Appel au calme à Trappes après des violences

Appel au calme à Trappes après des violences

Appel au calme à Trappes après des violences

Appel au calme à Trappes après des violences

26/10/2013

Manuel Valls, le ministre de l'Intérieur a demandé le calme samedi dernier après les incidents à Trappes, dans les Yvelines, située à l'ouest de Paris. Des heurts ont éclaté dans la nuit entre les forces de l'ordre et certains habitants, et un adolescent de 14 ans a été blessé à l'œil. Le conflit a débuté vendredi soir à 21 heures, lorsqu’un homme s’est opposé au contrôle par la police de son épouse voilée, en frappant et en insultant un policier. Samedi, la tension semblait être retombée. "S'en prendre aux forces de l'ordre, à un commissariat, à des bâtiments publics, à la façade d'un immeuble, tout ça est inacceptable. Dans un Etat de droit, l'ordre républicain doit s'imposer et aucune raison ne justifie ces violences", a révélé Manuel Valls au cours d’un déplacement à Marseille.

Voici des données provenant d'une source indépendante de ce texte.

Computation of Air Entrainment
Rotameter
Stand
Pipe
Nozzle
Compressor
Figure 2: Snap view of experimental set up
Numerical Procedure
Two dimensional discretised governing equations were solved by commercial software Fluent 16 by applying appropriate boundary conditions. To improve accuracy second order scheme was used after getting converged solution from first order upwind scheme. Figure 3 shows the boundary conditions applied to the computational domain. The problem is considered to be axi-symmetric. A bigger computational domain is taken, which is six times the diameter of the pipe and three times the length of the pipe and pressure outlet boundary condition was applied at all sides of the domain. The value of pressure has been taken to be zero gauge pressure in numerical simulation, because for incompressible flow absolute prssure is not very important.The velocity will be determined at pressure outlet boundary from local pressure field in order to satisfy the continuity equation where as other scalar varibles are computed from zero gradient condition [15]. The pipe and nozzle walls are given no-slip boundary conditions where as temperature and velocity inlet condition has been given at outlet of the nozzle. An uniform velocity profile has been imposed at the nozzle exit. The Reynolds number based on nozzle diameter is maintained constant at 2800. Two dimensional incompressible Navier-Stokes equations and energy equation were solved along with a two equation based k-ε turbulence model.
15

Suite au placement du mari mis en garde à vue, des habitants de la ville, contestant cette version des faits, ont réclamé des explications.

On ignore encore tout le bilan de ces violences. L'Inspection générale de la police nationale est en train de mener une enquête afin de déterminer les circonstances de l’incident. Le jeune de 14 ans blessée aurait été touché par un tir de flash-ball ? On pense qu’il a perdu son œil, et sa famille envisagerait de porter plainte.

"Il y a eu des bris d'abribus, des bris de mobilier urbain, beaucoup de poubelles brûlées", a déclaré Reuters Jean-Marc Galland, directeur de cabinet du préfet des Yvelines.

Un dispositif policier a été déployé au cours de la nuit autour du commissariat, et ne bougera pas "tant que l'on sentira qu'il y a une menace à l'ordre public", a exprimé lors d'une conférence de presse le préfet des Yvelines, Erard Corbin de Mangoux.

On ignore également le nombre de policiers présents sur les lieux.

Samedi, la droite et l'extrême droite ont condamné toutes ces violences.

"Si les mots sont forts, les actes sont faibles et la protection des Français moins bien assurée", a dit l'ancien ministre UMP de l'Intérieur Brice Hortefeux.